10/17/01:15――久我山桔梗・ただ情報を身に受けて

 ごとりと、重いものが落ちる音がした。

「君は、これで良かったのかい?」

「もう、出ている」

「――そうね。散花は決めたことを成し遂げたわ」

「これは、どういうことだ。私は」

「――馬鹿野郎が!」

「ははは、それは面白い話じゃあないか」

「ったく、何だって俺が橘に、なあ」

「成し遂げて、帰って来なさい」

「意図的に変異化を引き起こすなんて芸当は初めてだよ」

「――泣け」

「あーあーあー……ひどいなあもう」

「さあ乗ってくれ。急ごう」

 ただ、ただ。

 それは内部の白色を塗り潰す。

「世界法則が確定されているのは今さらだけれど何を以ってして定められているのか」

「定められているのは世界法則の上位に位置する秩序位が囲いを作っているからに他ならない」

「他ならない世界の意志は秩序位に存在しないのは明確であるが故に」

「故に概念位に世界意志は存在すると証左が上がる」

 黒色に塗り潰す――いや、それは。

「概念位に存在する現世界意志は121BEAB471から派生する――」

 ただ、潰している。

 埋め尽くす。

 悉くをただ漆黒に染める。

〝――あ〟

 己の声が混じった――いや、それは確実に己が発したものであると久我山くがやま桔梗ききょうは理解する。

 それは波紋のように広がって頭痛を喚起させた。

 実際に桔梗は声を出していたのだが、床に倒れたまま短く小さい、それこそ吐息と勘違いするのではないかと思われるほどに弱弱しいものだった。
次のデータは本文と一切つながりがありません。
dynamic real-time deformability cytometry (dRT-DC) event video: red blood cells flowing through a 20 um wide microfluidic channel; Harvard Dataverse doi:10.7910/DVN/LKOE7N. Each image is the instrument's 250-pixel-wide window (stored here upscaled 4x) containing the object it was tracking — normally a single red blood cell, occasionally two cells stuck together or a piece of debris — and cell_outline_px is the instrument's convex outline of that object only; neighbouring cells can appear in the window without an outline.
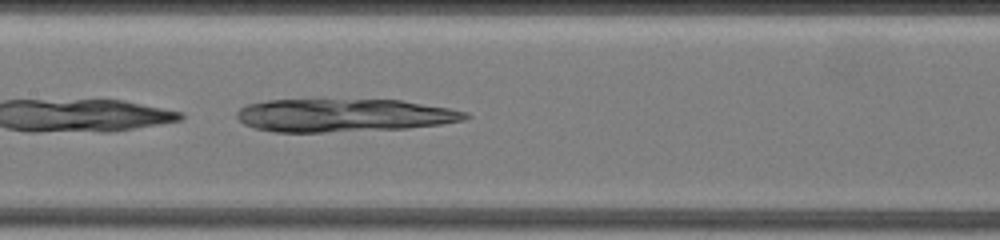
{"species": "common noctule bat (a hibernating species)", "species_latin": "Nyctalus noctula", "temperature_condition": "warm", "stored_images_in_passage": 20, "camera_frame_rate_fps": 3000, "um_per_image_px": 0.085, "animal": {"sex": "female", "body_mass_g": 19.5, "forearm_length_mm": 54.1}, "frame": {"image": 1, "passage_image": 9, "time_ms": 3.667, "image_size_px": [1000, 240], "cell_outline_px": [[472, 116], [464, 120], [440, 124], [408, 128], [324, 132], [272, 132], [256, 128], [244, 124], [236, 116], [236, 112], [240, 108], [248, 104], [268, 100], [400, 100], [448, 108], [468, 112]], "centroid_in_image_um": [29.23, 9.8], "position_along_channel_um": 178.2, "area_um2": 43.81}}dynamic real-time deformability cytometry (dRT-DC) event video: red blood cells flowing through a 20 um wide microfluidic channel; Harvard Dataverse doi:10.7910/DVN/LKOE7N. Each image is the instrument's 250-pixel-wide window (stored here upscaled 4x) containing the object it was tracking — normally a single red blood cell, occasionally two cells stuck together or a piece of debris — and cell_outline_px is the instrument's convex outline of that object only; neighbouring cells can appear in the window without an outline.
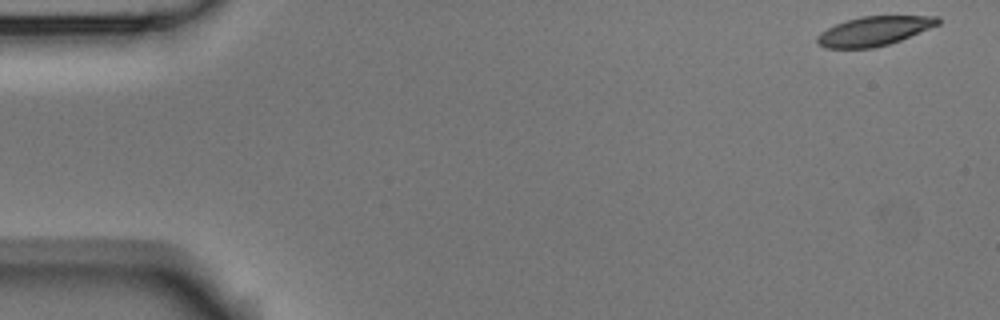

喉が震えたために出た声もしかし、意識で躰を動かすには至らない。

 ――何が起きてる?

 その疑問がいけなかった。

 疑問を解決するための情報という情報が頭の中に流れ込み塗り潰される。抽象的な疑問が拍車をかけ、情報取得は停止することを知らない。

 人間の記憶容量の最高がどの程度なのか、そこに個人差を含めて実のところ明確には出ていない。

 そもそも比較対象がない――いや、容量それ自体に計算に足る数値が現存しないと考えた方が良いだろう。

 たとえば、据置端末のハードディスクと呼ばれる記憶媒体の単位において、このご時勢では五テラバイトが標準仕様となっている。値段も安く、拡張が容易いために多くを積み込むことは可能だが、おおよそ一般的な利用方法で五テラバイトの全てを使い尽くすことは難しいはずだ。

 一枚の写真があったとしよう。解像度にもよるが、基本的に圧縮されたものが端末の内部には保存される。これまた現行のデジタルカメラでの写真ならばそう、五メガバイトくらいなものか。となると百万枚程度の保存が可能になるはずだ。

 果たして人間の脳内にそれだけの記録が可能かと問われれば、わからないと答える。ちょっとでも違和感を言葉にできる人ならば、こう言うだろう。

 そもそも一枚の写真を記憶することはできない、と。

 一部の人間を除き、基本的に人は鮮明に何かを記憶することができない。デジタルカメラで撮った写真を圧縮ファイルにするように、人は瞳で見た映像を抽象化することで記憶する。

 桜、と言われて思い出すのは花びらだ。その群集であり、決して大木の根元の多くを思い出すものは少ない。そして、それらを鮮明に思い出せるものはもっと少ないはずだ。

 ――けれど、数年の歳月を置いてもひょんなきっかけでその場面を鮮明に思い出すこともある。

 脳の仕組みそれ自体がこのご時勢でも明確に分析されてはいないが、結局はわからない、という結論に落ち着いてしまう。

 だから。

 今、桔梗の脳内で書き込まれ続けている情報の波も、どこまで塗り潰し続けるのか――その終わりが、わからなかった。

 いや。

 わからない、などと桔梗は思わない。

 思ってしまえば、わかるまで情報を集め続けることが容易に理解できたからだ。

 ――こうなる前に、〝原初の書ツァイヒング〟を見つけたかったんだ。

 桔梗は己が抱えている爆弾のことに以前から気付いていた。だからこそ原初の書と呼ばれるものを探ろうとしていて、その折に朧月咲真にも助力を願いもした。

 こうなる前に、何かしらの対抗手段を構築しておきたかったから。

 〈永続情報収集器官ラッシュトゥ・ラッシュ〉――誰かはそう呼んだ。

 いや、己でそれを知ったのか。

 ただただ世界に起きている記録を己の中に刻み続けるだけの機関であり、己の器官だ。

 どうして今になって発動したのか、その答えは既に数秒という時間で収集した何億という情報の中にある。

 世界の記録。

 それは延延と、常に綴られるアカシックレコード。

 だから桔梗も常に延延と情報を集め続ける。発動したら、いつ終わるかもわからない。